I'm wondering what the best ways to compare (possibly ranked) lists when we know what the true ranking is and also the variable that decides the ranking.
Say this is the top 10 of a certain list, we know the ranking, and also the variable from which the ranking is obtained (Votes).
Player Votes 1 Ablett, Gary GC 28 528 Selwood, Joel GE 27 588 Swan, Dane CW 26 301 Johnson, Steve GE 25 120 Dangerfield, Patrick AD 22 236 Hannebery, Dan SY 21 464 Pendlebury, Scott CW 21 502 Rockliff, Tom BL 21 102 Cotchin, Trent RI 19 285 Jack, Kieren SY 19
Now, say I have two lists, produced by models A and B. The models have been trained on a independent set of data to predict the number of votes obtained by each player on a new dataset (from which the True Ranking is associated with).
Model A output:
1 Ablett, Gary GC 41 528 Selwood, Joel GE 30 588 Swan, Dane CW 29 211 Griffen, Ryan WB 28 464 Pendlebury, Scott CW 24 502 Rockliff, Tom BL 24 641 Watson, Jobe ES 23 301 Johnson, Steve GE 22 102 Cotchin, Trent RI 21 180 Fyfe, Nathan FR 21
Model B output:
1 Ablett, Gary GC 29.34127 588 Swan, Dane CW 25.49142 211 Griffen, Ryan WB 22.50983 464 Pendlebury, Scott CW 19.84517 528 Selwood, Joel GE 18.32023 120 Dangerfield, Patrick AD 16.94963 301 Johnson, Steve GE 16.05056 641 Watson, Jobe ES 15.73885 416 Montagna, Leigh SK 15.35478 339 Liberatore, Tom WB 14.50770
What are the best metrics or loss functions for determining whether model A or B's output is closer to the truth? I'm not sure if it is better to compare the rankings, or to compare the differences in votes for each player between lists. Are there optimal ways to do either? or does it depend on how one chooses to weight things?

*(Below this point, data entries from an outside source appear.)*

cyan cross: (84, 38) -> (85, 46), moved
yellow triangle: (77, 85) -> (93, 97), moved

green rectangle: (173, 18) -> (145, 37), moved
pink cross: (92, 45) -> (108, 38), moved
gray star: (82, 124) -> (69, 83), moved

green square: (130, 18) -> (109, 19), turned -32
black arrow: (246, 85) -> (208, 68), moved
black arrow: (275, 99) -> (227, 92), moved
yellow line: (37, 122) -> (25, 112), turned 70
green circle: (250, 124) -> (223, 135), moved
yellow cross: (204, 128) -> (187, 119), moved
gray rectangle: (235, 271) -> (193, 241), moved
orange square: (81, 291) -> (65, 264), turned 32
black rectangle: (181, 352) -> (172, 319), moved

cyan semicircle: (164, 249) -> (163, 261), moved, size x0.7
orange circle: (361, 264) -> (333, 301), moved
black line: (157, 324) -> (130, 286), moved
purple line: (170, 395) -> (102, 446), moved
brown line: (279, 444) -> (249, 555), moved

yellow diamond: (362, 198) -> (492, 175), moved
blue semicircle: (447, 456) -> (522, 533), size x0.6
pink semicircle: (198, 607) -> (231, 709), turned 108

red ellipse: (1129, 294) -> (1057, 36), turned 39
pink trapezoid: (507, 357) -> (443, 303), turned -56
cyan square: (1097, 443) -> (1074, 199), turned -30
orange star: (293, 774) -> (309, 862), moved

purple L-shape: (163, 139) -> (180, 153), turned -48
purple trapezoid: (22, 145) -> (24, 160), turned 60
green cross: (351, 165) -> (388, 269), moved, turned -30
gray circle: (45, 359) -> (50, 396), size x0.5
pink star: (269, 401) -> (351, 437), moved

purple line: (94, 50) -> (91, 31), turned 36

In this setting, the position of the individuals in the list is probably more important than the number of votes obtained, but I imagine this information can still be used in some way. One of my concerns is that the number of ties in votes between individuals increases dramatically as you go down the 'True list'. In which case I imagine simply taking comparisons on the first 20 or 50 ranked entries might be helpful. Furthermore, the further down the list, the less important it is to be ranked correctly. e.g., It matters a great deal if the items in position 1 and 2 are swapped, but it's basically irrelevant if items 15 and 16 are swapped.